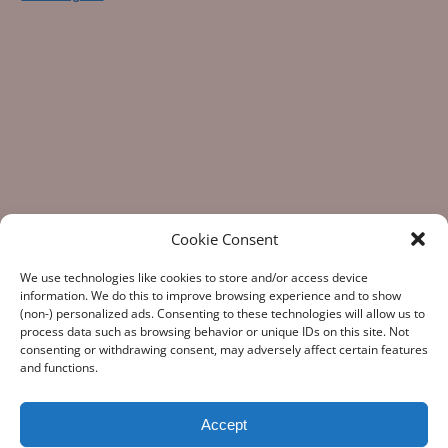
Cookie Consent
We use technologies like cookies to store and/or access device
information. We do this to improve browsing experience and to show
(non-) personalized ads. Consenting to these technologies will allow us to
process data such as browsing behavior or unique IDs on this site. Not
consenting or withdrawing consent, may adversely affect certain features
“What Gun Facts does – the assiduous data-gathering, the
and functions.
numeric analysis, and the reporting – is indispensable to the
development of rational public policy; indispensable as the
few voices of reason against the winds of polemic
Accept
falsehoods.” Note from a Gun Facts fan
= = =
*REQUIREMENT*
Output only the lines running from the line with "assiduous data-gathering, the" through the final line of the data, inclusive.

*RESULT OF THIS TASK*
“What Gun Facts does – the assiduous data-gathering, the
and functions.
numeric analysis, and the reporting – is indispensable to the
development of rational public policy; indispensable as the
few voices of reason against the winds of polemic
Accept
falsehoods.” Note from a Gun Facts fan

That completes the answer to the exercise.